# save the bees dataset 
Using the dataset, I've plotted the data points along with calculated trendlines in order to estimate the possible number of bee colony numbers in the USA in future years.

In [1]:
import pandas as pd
import numpy as np
from bokeh.plotting import figure 
from bokeh.io import output_file, show
from bokeh.models import HoverTool, ColumnDataSource

In [2]:
df=pd.read_csv("bee_colony_survey_data_by_state.csv")

In [3]:
df

Unnamed: 0,year,period,week_ending,state,state_ansi,watershed,data_item,value,cv
0,2017,JAN THRU MAR,,ALABAMA,1,,ADDED & REPLACED,570,
1,2017,JAN THRU MAR,,ARIZONA,4,,ADDED & REPLACED,2900,
2,2017,JAN THRU MAR,,ARKANSAS,5,,ADDED & REPLACED,430,
3,2017,JAN THRU MAR,,CALIFORNIA,6,,ADDED & REPLACED,215000,
4,2017,JAN THRU MAR,,COLORADO,8,,ADDED & REPLACED,100,
...,...,...,...,...,...,...,...,...,...
3391,1987,MARKETING YEAR,,VIRGINIA,51,,INVENTORY,25000,
3392,1987,MARKETING YEAR,,WASHINGTON,53,,INVENTORY,75000,
3393,1987,MARKETING YEAR,,WEST VIRGINIA,54,,INVENTORY,21000,
3394,1987,MARKETING YEAR,,WISCONSIN,55,,INVENTORY,92000,


The data shows different periods of time, some full year and some quarterly, and different data items. I'm just interested in taking the full inventory for each year, totalled for the whole USA:

In [4]:
marketing_year=df[df['period']=='MARKETING YEAR']
year_and_total = marketing_year.groupby('year').value.sum()

The bokeh plot below opens a new HTML file that shows an interactive scatter plot with a linear trend line

In [5]:
output_file("scatter.html")
f=figure(plot_width=800)

x=year_and_total.index
y=year_and_total.values/1000000

cds = ColumnDataSource(data=dict(
    x=x,
    y=y,
    total=year_and_total.values,
    year=year_and_total.index
))

c1=f.circle(x='x',y='y',size=8,source=cds)
l1=f.line(x='x',y='y',source=cds) 

f.title.text="Bee Colonies in the USA from 1987-2017" 
f.xaxis.axis_label="Year"
f.yaxis.axis_label="Bee Colonies (Millions)"
f.xaxis.ticker = [y for y in year_and_total.index if y%2==1]

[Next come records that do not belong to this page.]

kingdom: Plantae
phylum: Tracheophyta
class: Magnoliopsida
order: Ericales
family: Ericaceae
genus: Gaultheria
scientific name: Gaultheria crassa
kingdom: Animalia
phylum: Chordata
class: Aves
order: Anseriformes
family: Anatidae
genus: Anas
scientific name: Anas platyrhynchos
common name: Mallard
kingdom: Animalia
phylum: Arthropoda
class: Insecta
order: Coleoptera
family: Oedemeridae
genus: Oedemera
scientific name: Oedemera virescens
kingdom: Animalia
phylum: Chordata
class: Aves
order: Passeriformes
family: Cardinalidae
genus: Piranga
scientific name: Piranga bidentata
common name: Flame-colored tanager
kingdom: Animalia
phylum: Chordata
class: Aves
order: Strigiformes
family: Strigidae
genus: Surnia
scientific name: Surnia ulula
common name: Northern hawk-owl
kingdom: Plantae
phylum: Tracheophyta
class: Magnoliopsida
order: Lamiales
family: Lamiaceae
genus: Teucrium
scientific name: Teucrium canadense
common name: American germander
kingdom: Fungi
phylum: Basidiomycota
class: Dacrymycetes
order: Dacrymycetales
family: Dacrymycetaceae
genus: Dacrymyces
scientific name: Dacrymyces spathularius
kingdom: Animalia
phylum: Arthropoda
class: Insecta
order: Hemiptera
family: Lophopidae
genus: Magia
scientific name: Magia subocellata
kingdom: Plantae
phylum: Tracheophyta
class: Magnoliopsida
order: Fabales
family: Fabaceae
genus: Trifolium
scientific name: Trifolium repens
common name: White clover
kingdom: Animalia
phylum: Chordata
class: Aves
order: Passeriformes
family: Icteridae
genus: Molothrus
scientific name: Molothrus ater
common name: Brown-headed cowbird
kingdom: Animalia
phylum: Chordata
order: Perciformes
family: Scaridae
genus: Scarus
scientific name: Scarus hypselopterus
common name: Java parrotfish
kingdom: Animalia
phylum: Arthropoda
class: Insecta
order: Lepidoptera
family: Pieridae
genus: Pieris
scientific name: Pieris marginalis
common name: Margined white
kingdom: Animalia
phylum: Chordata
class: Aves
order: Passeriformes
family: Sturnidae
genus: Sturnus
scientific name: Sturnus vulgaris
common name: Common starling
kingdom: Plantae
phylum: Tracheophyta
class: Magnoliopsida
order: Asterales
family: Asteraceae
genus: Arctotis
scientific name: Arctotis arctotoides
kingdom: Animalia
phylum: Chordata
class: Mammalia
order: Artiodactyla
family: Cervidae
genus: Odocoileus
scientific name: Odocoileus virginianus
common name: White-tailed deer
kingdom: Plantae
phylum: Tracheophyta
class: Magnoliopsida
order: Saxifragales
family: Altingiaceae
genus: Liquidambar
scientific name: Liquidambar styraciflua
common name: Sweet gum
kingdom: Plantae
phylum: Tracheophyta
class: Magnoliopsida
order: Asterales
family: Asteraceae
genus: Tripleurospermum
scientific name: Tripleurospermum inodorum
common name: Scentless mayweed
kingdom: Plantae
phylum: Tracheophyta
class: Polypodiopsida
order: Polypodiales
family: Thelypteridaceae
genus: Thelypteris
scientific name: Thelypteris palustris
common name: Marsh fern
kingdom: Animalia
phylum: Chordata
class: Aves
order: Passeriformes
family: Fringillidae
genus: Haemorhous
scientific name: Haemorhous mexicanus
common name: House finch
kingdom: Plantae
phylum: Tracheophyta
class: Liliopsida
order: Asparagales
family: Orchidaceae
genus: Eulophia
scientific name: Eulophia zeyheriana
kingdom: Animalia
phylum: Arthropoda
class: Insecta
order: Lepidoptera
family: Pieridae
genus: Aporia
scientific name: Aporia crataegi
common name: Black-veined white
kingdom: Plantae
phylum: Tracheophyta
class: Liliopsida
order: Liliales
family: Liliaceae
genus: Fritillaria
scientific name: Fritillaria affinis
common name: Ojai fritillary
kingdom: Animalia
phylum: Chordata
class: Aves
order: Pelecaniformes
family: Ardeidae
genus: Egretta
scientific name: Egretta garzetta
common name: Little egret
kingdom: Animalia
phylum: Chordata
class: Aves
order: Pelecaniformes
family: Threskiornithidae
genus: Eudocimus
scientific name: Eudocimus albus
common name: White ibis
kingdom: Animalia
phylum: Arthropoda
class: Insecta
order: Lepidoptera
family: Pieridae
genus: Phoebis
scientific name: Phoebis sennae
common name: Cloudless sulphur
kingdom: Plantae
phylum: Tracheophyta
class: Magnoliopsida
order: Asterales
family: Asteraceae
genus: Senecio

hover = HoverTool(renderers=[c1,l1],tooltips=[("Year","@year"),("Total", "@total")])
f.add_tools(hover)

par = np.polyfit(x, y, 1, full=True)
slope=par[0][0]
intercept=par[0][1]
y_predicted = [slope*i + intercept  for i in x]
f.line(x,y_predicted,color='red',legend='y='+str(round(slope,2))+'x+'+str(round(intercept,2)))

show(f)

Using matplotlib, I've created another plot showing a third degree polynomial fit on the data

In [6]:
import matplotlib.pyplot as plt
import scipy
from scipy.optimize import curve_fit

def func(x, a, b, c, d):
    return a*x**3 + b*x**2 +c*x + d

popt, pcov = curve_fit(func, x, y)
plt.plot(x, func(x, *popt), label="Fitted Curve") 
plt.plot(x, y, 'ro', label="Data")
plt.legend(loc='upper right')
plt.show()

<Figure size 640x480 with 1 Axes>